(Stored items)
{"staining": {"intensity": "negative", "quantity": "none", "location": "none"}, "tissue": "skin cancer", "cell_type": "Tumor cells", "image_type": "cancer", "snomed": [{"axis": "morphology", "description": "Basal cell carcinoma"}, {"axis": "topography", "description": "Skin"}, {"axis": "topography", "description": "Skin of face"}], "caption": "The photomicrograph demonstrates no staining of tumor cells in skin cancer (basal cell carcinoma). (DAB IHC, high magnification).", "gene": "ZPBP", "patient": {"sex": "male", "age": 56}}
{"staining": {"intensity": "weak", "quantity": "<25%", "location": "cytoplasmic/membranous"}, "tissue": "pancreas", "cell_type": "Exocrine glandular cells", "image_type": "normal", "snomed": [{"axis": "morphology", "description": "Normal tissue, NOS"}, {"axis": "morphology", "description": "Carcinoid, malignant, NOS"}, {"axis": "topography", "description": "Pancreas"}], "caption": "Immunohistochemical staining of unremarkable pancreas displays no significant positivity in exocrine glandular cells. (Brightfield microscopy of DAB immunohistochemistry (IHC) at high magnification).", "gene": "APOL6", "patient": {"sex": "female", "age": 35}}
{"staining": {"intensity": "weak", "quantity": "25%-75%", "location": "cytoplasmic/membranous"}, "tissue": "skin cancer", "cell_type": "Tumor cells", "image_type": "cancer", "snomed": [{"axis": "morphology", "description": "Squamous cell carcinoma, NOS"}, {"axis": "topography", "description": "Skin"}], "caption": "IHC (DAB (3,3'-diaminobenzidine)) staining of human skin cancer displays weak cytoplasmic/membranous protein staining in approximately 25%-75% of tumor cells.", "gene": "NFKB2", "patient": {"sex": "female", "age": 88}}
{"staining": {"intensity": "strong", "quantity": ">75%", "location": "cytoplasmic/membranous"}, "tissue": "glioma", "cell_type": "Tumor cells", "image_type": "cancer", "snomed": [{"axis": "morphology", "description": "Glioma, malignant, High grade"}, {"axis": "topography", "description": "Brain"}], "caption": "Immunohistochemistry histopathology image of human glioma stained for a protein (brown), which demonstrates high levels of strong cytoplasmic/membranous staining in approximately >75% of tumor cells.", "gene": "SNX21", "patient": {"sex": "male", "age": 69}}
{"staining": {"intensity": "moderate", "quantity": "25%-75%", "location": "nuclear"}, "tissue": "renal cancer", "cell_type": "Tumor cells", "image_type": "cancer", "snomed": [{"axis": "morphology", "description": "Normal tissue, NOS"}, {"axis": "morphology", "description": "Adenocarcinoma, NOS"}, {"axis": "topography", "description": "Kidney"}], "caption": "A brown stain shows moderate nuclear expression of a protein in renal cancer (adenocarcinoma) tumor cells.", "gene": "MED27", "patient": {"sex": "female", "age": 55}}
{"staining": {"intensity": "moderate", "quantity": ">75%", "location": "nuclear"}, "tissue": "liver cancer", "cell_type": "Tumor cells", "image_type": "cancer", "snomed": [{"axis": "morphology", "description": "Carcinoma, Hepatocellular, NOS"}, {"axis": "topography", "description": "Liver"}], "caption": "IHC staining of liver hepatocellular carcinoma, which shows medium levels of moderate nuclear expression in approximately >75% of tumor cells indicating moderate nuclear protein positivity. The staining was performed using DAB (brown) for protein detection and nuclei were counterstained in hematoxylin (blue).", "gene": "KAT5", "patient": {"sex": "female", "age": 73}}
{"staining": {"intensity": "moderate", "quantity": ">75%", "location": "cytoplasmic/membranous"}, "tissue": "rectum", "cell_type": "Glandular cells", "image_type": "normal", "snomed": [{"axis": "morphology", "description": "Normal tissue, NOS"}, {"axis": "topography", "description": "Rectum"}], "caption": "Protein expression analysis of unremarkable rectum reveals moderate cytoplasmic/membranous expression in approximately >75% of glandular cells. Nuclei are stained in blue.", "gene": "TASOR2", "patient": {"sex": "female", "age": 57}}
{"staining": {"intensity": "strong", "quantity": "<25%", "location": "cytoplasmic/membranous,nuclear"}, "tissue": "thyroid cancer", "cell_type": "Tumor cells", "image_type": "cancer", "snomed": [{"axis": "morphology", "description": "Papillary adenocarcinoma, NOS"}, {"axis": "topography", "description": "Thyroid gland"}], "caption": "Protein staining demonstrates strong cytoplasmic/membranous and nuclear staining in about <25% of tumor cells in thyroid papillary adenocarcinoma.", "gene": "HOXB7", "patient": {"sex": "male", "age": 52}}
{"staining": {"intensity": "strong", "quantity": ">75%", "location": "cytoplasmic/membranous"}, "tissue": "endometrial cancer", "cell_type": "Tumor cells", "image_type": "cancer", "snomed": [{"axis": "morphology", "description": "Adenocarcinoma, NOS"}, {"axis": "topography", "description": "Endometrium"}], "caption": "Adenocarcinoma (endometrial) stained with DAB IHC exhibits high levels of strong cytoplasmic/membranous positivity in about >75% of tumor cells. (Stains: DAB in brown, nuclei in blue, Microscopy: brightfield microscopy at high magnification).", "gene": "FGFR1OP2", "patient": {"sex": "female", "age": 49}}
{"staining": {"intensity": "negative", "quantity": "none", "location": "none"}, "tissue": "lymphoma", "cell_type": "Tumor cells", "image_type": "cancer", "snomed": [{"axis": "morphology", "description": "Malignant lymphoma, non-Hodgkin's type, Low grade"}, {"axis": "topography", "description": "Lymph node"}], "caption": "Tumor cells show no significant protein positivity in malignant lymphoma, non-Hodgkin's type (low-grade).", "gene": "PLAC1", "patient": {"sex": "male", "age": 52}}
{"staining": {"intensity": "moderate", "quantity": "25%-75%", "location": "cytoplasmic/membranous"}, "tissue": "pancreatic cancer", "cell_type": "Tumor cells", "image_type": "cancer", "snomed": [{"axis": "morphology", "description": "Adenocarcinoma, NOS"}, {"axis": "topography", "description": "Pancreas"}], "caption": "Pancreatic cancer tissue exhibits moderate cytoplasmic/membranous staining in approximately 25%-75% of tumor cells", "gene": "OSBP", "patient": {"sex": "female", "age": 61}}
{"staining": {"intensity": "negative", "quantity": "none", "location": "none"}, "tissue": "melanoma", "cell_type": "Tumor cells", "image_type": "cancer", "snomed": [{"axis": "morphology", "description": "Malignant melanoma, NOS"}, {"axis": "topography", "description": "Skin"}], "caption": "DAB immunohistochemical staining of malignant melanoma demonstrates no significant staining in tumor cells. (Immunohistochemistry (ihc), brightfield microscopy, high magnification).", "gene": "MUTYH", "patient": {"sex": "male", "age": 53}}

Task to complete: Write the data out again. Match it exactly.

Response:
{"staining": {"intensity": "negative", "quantity": "none", "location": "none"}, "tissue": "skin cancer", "cell_type": "Tumor cells", "image_type": "cancer", "snomed": [{"axis": "morphology", "description": "Basal cell carcinoma"}, {"axis": "topography", "description": "Skin"}, {"axis": "topography", "description": "Skin of face"}], "caption": "The photomicrograph demonstrates no staining of tumor cells in skin cancer (basal cell carcinoma). (DAB IHC, high magnification).", "gene": "ZPBP", "patient": {"sex": "male", "age": 56}}
{"staining": {"intensity": "weak", "quantity": "<25%", "location": "cytoplasmic/membranous"}, "tissue": "pancreas", "cell_type": "Exocrine glandular cells", "image_type": "normal", "snomed": [{"axis": "morphology", "description": "Normal tissue, NOS"}, {"axis": "morphology", "description": "Carcinoid, malignant, NOS"}, {"axis": "topography", "description": "Pancreas"}], "caption": "Immunohistochemical staining of unremarkable pancreas displays no significant positivity in exocrine glandular cells. (Brightfield microscopy of DAB immunohistochemistry (IHC) at high magnification).", "gene": "APOL6", "patient": {"sex": "female", "age": 35}}
{"staining": {"intensity": "weak", "quantity": "25%-75%", "location": "cytoplasmic/membranous"}, "tissue": "skin cancer", "cell_type": "Tumor cells", "image_type": "cancer", "snomed": [{"axis": "morphology", "description": "Squamous cell carcinoma, NOS"}, {"axis": "topography", "description": "Skin"}], "caption": "IHC (DAB (3,3'-diaminobenzidine)) staining of human skin cancer displays weak cytoplasmic/membranous protein staining in approximately 25%-75% of tumor cells.", "gene": "NFKB2", "patient": {"sex": "female", "age": 88}}
{"staining": {"intensity": "strong", "quantity": ">75%", "location": "cytoplasmic/membranous"}, "tissue": "glioma", "cell_type": "Tumor cells", "image_type": "cancer", "snomed": [{"axis": "morphology", "description": "Glioma, malignant, High grade"}, {"axis": "topography", "description": "Brain"}], "caption": "Immunohistochemistry histopathology image of human glioma stained for a protein (brown), which demonstrates high levels of strong cytoplasmic/membranous staining in approximately >75% of tumor cells.", "gene": "SNX21", "patient": {"sex": "male", "age": 69}}
{"staining": {"intensity": "moderate", "quantity": "25%-75%", "location": "nuclear"}, "tissue": "renal cancer", "cell_type": "Tumor cells", "image_type": "cancer", "snomed": [{"axis": "morphology", "description": "Normal tissue, NOS"}, {"axis": "morphology", "description": "Adenocarcinoma, NOS"}, {"axis": "topography", "description": "Kidney"}], "caption": "A brown stain shows moderate nuclear expression of a protein in renal cancer (adenocarcinoma) tumor cells.", "gene": "MED27", "patient": {"sex": "female", "age": 55}}
{"staining": {"intensity": "moderate", "quantity": ">75%", "location": "nuclear"}, "tissue": "liver cancer", "cell_type": "Tumor cells", "image_type": "cancer", "snomed": [{"axis": "morphology", "description": "Carcinoma, Hepatocellular, NOS"}, {"axis": "topography", "description": "Liver"}], "caption": "IHC staining of liver hepatocellular carcinoma, which shows medium levels of moderate nuclear expression in approximately >75% of tumor cells indicating moderate nuclear protein positivity. The staining was performed using DAB (brown) for protein detection and nuclei were counterstained in hematoxylin (blue).", "gene": "KAT5", "patient": {"sex": "female", "age": 73}}
{"staining": {"intensity": "moderate", "quantity": ">75%", "location": "cytoplasmic/membranous"}, "tissue": "rectum", "cell_type": "Glandular cells", "image_type": "normal", "snomed": [{"axis": "morphology", "description": "Normal tissue, NOS"}, {"axis": "topography", "description": "Rectum"}], "caption": "Protein expression analysis of unremarkable rectum reveals moderate cytoplasmic/membranous expression in approximately >75% of glandular cells. Nuclei are stained in blue.", "gene": "TASOR2", "patient": {"sex": "female", "age": 57}}
{"staining": {"intensity": "strong", "quantity": "<25%", "location": "cytoplasmic/membranous,nuclear"}, "tissue": "thyroid cancer", "cell_type": "Tumor cells", "image_type": "cancer", "snomed": [{"axis": "morphology", "description": "Papillary adenocarcinoma, NOS"}, {"axis": "topography", "description": "Thyroid gland"}], "caption": "Protein staining demonstrates strong cytoplasmic/membranous and nuclear staining in about <25% of tumor cells in thyroid papillary adenocarcinoma.", "gene": "HOXB7", "patient": {"sex": "male", "age": 52}}
{"staining": {"intensity": "strong", "quantity": ">75%", "location": "cytoplasmic/membranous"}, "tissue": "endometrial cancer", "cell_type": "Tumor cells", "image_type": "cancer", "snomed": [{"axis": "morphology", "description": "Adenocarcinoma, NOS"}, {"axis": "topography", "description": "Endometrium"}], "caption": "Adenocarcinoma (endometrial) stained with DAB IHC exhibits high levels of strong cytoplasmic/membranous positivity in about >75% of tumor cells. (Stains: DAB in brown, nuclei in blue, Microscopy: brightfield microscopy at high magnification).", "gene": "FGFR1OP2", "patient": {"sex": "female", "age": 49}}
{"staining": {"intensity": "negative", "quantity": "none", "location": "none"}, "tissue": "lymphoma", "cell_type": "Tumor cells", "image_type": "cancer", "snomed": [{"axis": "morphology", "description": "Malignant lymphoma, non-Hodgkin's type, Low grade"}, {"axis": "topography", "description": "Lymph node"}], "caption": "Tumor cells show no significant protein positivity in malignant lymphoma, non-Hodgkin's type (low-grade).", "gene": "PLAC1", "patient": {"sex": "male", "age": 52}}
{"staining": {"intensity": "moderate", "quantity": "25%-75%", "location": "cytoplasmic/membranous"}, "tissue": "pancreatic cancer", "cell_type": "Tumor cells", "image_type": "cancer", "snomed": [{"axis": "morphology", "description": "Adenocarcinoma, NOS"}, {"axis": "topography", "description": "Pancreas"}], "caption": "Pancreatic cancer tissue exhibits moderate cytoplasmic/membranous staining in approximately 25%-75% of tumor cells", "gene": "OSBP", "patient": {"sex": "female", "age": 61}}
{"staining": {"intensity": "negative", "quantity": "none", "location": "none"}, "tissue": "melanoma", "cell_type": "Tumor cells", "image_type": "cancer", "snomed": [{"axis": "morphology", "description": "Malignant melanoma, NOS"}, {"axis": "topography", "description": "Skin"}], "caption": "DAB immunohistochemical staining of malignant melanoma demonstrates no significant staining in tumor cells. (Immunohistochemistry (ihc), brightfield microscopy, high magnification).", "gene": "MUTYH", "patient": {"sex": "male", "age": 53}}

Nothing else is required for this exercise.